Unifor in the Auto Assembly Industry

 Unifor is Canada’s predominant autoworkers union, with nearly 22,000 members working in auto assembly and powertrain operations (i.e. engines and drivetrain components). The major auto sector makes up 7% of overall union membership, mostly located in Ontario.

Select Unifor Employers

Approx. # Members

Stellantis (FCA)


General Motors


Ford Motor Company



Approximately half of all auto assembly employees in Canada fall under a Unifor collective agreement, which remains among the ‘gold standard’ labour contracts in Canada. In an effort to repel Unifor, Toyota and Honda (Canada’s non-unionized automakers) offer similar compensation and working arrangements (which means they piggyback on the employment standards set by Unifor).

Unifor membership spreads across three employers, Stellantis (formerly Fiat Chrysler), Ford and General Motors. The synchronization of contracts across these three firms gives Unifor members more bargaining power in negotiations. Apart from production and skilled trades jobs, Unifor members also work in offices, engineering, warehousing, transportation, security and others.

Moving Forward: Developing the Auto Assembly Industry

Canada has all of the necessary resources to position itself as a major player in the “green” auto industry – a sector pivoting toward electric and zero emission vehicles of the future. This shift in focus happened faster than most expected, driven by an increasingly desperate need to cut global emissions, government-imposed clean vehicle sales mandates and growing consumer demand.  Canada sits on storehouses of critical minerals needed to make batteries, boasts a highly skilled workforce, is a hub for world-leading research and development, maintains key transportation infrastructure and is in close proximity to the U.S. market. For the first time in a long time, federal and provincial government officials are recognizing the sector’s outsized contribution to the economy and leaning in with public investments. 
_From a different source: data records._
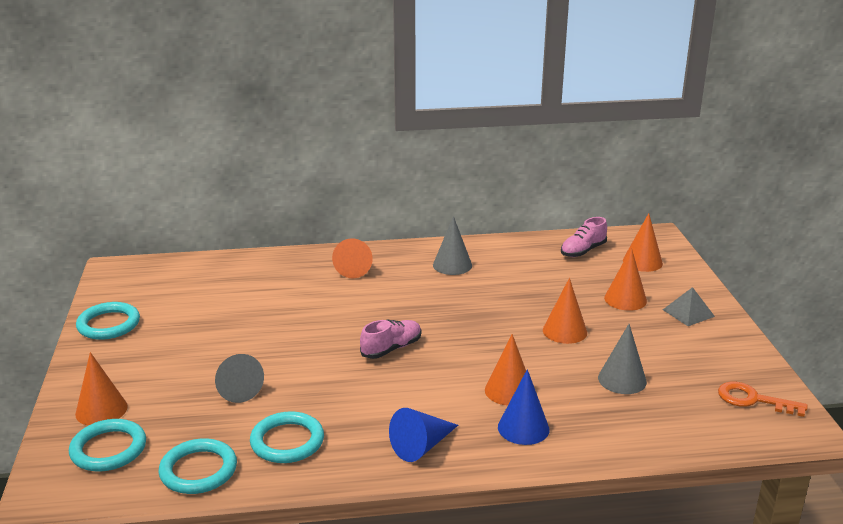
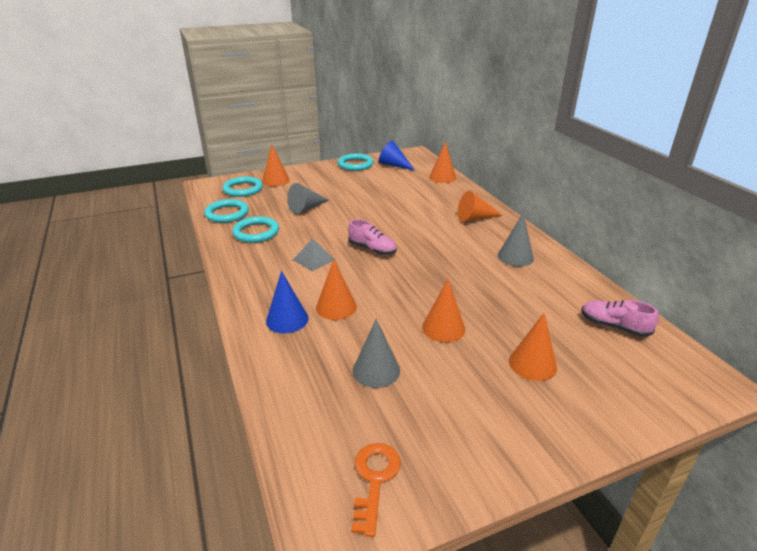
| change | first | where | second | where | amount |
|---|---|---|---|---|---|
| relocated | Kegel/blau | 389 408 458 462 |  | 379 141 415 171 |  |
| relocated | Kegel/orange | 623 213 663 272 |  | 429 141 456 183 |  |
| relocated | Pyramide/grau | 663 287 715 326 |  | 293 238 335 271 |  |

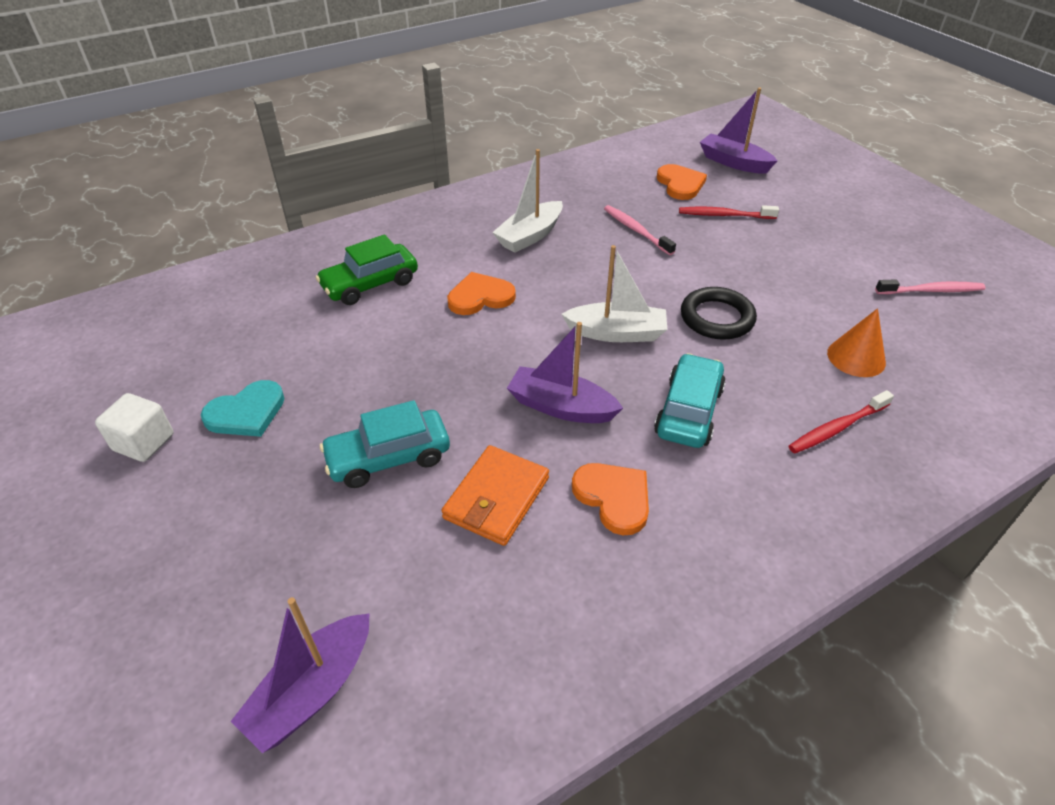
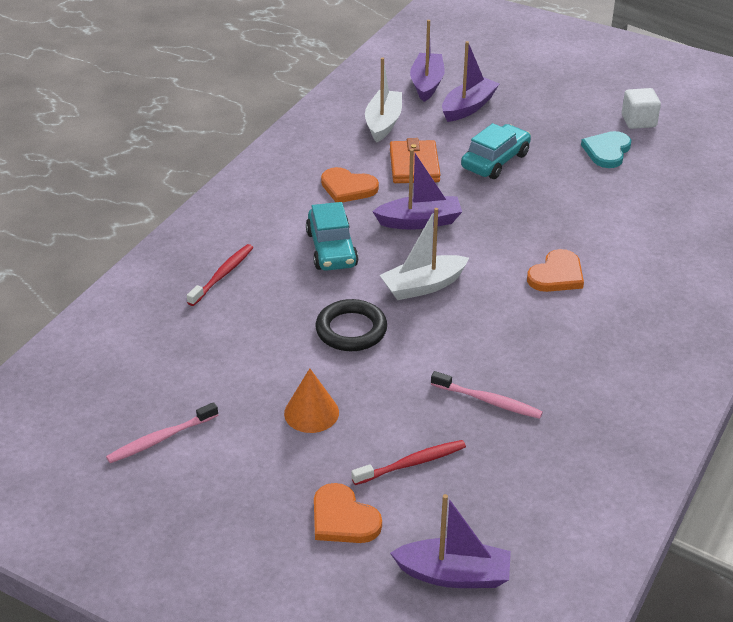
| change | first | where | second | where | amount |
|---|---|---|---|---|---|
| missing | Auto/grün | 316 234 418 305 |  |  |  |
| appeared |  |  | Boot/lila | 442 41 499 122 |  |
| relocated | Boot/weiß | 492 149 563 253 |  | 365 57 402 142 |  |
| relocated | Herz/orange | 657 164 707 200 |  | 314 483 382 543 |  |
| relocated | Kegel/orange | 827 308 886 377 |  | 284 368 339 433 |  |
Canada may be well suited for growth in EVs, but a lot of work still needs doing to realize its powerhouse potential. For starters, governments must codify their ongoing sector-development work within a national industrial strategy – prioritizing and devoting the necessary resources to a comprehensive sector growth plan. This strategy must link to fairer and more balanced trade policy, as well as labour market strategies that support targeted training, unionization efforts as well as greater workforce diversity and inclusion. 

Efforts to attract lucrative assembly mandates (whether internal-combustion engine vehicles, EVs or batteries) is vital, and must continue, but also must extend to next-generation powertrain, including e-motors and e-axles (products that can bolster the work of existing powertrain facilities), along with other battery-related materials, such as cathodes and anodes.

For an EV transition to succeed, governments and automakers must also continue to prime the market, with investments to expand charging infrastructure, clean energy generation, as well as as well as consumer incentives to offset higher vehicle prices. Canada must do all it can to seize this opportunity.

Major Sector Development Issues

  • Establish a comprehensive national auto sector industrial strategy
  • Provide further public investment supports to key product programs, including vehicle assembly mandates but also in powertrain and electric vehicle motor systems
  • Grow good jobs in the auto sector by simplifying union certification rules in all jurisdictions, supporting inclusive hiring practices and promoting workforce diversity
  • Ensure that fair and balanced trade policy aligns with sector development goals
  • Support consumer adoption and government fleet purchases of Canadian-made EVs, through incentive programs, infrastructure upgrades and awareness-raising efforts.
  • Provide adequate transition supports
  • Protect existing scopes of practice for skilled trades, and encourage employer-funded apprenticeship programs.